Doch damit endet die Aufzählung der guten Eigenschaften nicht: Die Verse 88 bis 91 beschreiben, wie er pflichtbewusst den Frieden erhält, das Recht bewahrt, sich nicht der Betrügerei hingibt, sondern vorbildlich lebt. Die drei Eigenschaften gewaere, milte und kiusche lassen sich übersetzen mit „zuverlässig“, „freigiebig“ und „keusch“ und sie runden die Beschreibung des Kaisers ab – eine Aneinanderreihung von Tugenden, die mit den christlichen Wertvorstellungen übereinstimmen und erstrebenswert sind, um ein Gott wohlgefälliges Leben zu führen. Und gerade Gottes Gebote sind es, die der Kaiser, wie aus den Versen 100 bis 102 ersichtlich, mit allem Fleiß zu befolgen versucht.

Kann sich der Kaufmann Gêrhart mit einem solchen Vorbild überhaupt messen?

Der Protagonist wird in die Handlung eingeführt, als der Kaiser auf der Suche nach diesem in Köln seinen Blick über die versammelte Schar schweifen lässt. Neben den äußeren Merkmalen, wie seine teure Kleidung und seine schöne Gestalt, werden auch die Charaktereigenschaften in die Beschreibung eingewoben. Tatsächlich tauchen auch bei dem Kaufmann die Vokabeln zuht, kiusche und gewaere (Verse 772 bis 777) auf. Genau wie der Kaiser nimmt auch der Kaufmann Abstand von einem bösen Lebenswandel, beschrieben in dem Vers 774.

Es fällt auf, dass Gêrhart, im Gegensatz zu Otto, weder wirde noch milte zugeschrieben werden. Dies ist als eine Folge des Standesunterschieds zu erklären: In seiner Stellung als Adeliger und als Herrscher genießt der Kaiser Ehre und Ansehen und kann auch in einem Maße freigiebig sein, das die Möglichkeiten eines Kaufmanns bei Weitem übersteigt.

Gêrhart werden jedoch auch eigene Attribute zugeschrieben: Er ist getriuwe, wîse und wol gezogen (Verse 775 bis 777), also treu, weise und wohlerzogen.
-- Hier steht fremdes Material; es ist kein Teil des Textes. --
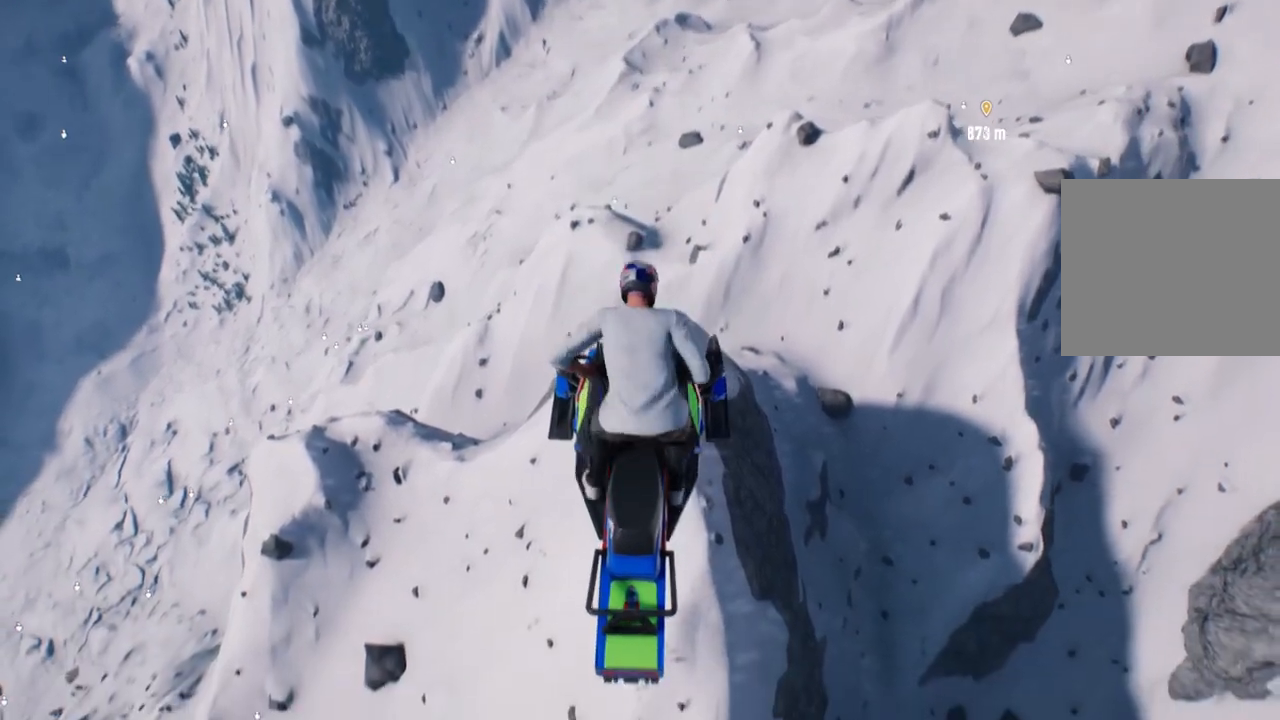
{"buttons": [], "left_stick": "center", "right_stick": "center", "events": [[317, "R2", "up"], [317, "left_stick", "center"], [333, "L2", "up"]]}
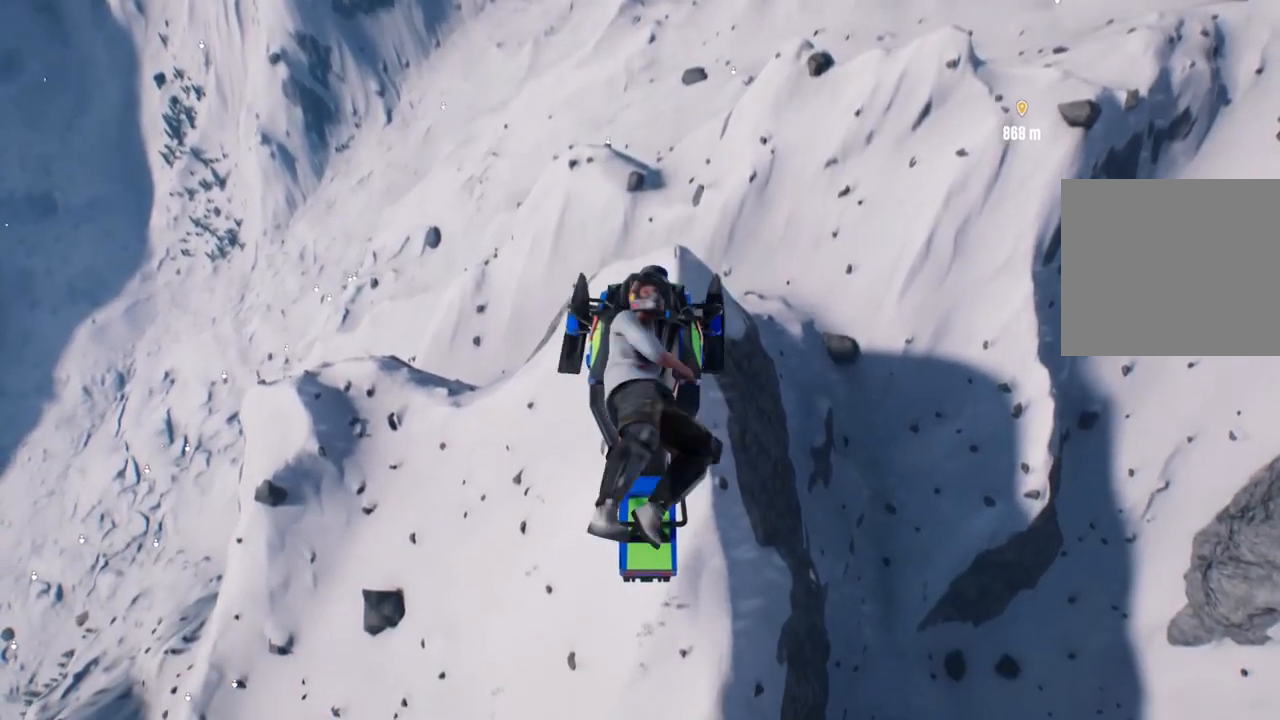
{"buttons": [], "left_stick": "center", "right_stick": "center", "events": []}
Letzteres fällt dadurch auf, dass es das einzige Attribut ist, das als Ergebnis eines äußeren Einflusses zu erkennen ist und das Gêrhart in der passiven Rolle zeigt, für das er sich folglich nicht rühmen könnte.

Schließlich sei das kleine Wort guot aus Vers 775 erwähnt: Die Gutmütigkeit, die dem guten Gêrhart zu diesem Zeitpunkt der Rahmenhandlung, also nach seinen Abenteuern, vom Volk sogar als Epitheton angehängt wird.

So heben sich beide Männer durch ihren edlen Charakter von der Masse ab.

Warum also der Kaufmann dem Kaiser als Vorbild gelten soll, wird durch den Vergleich der Tugenden nicht ersichtlich – vielmehr stellt sich folgende Frage: Was hat Gêrhart getan, dass ihm den Beinamen „der Gute“ eingebracht hat, welchen der Kaiser eben nicht besitzt?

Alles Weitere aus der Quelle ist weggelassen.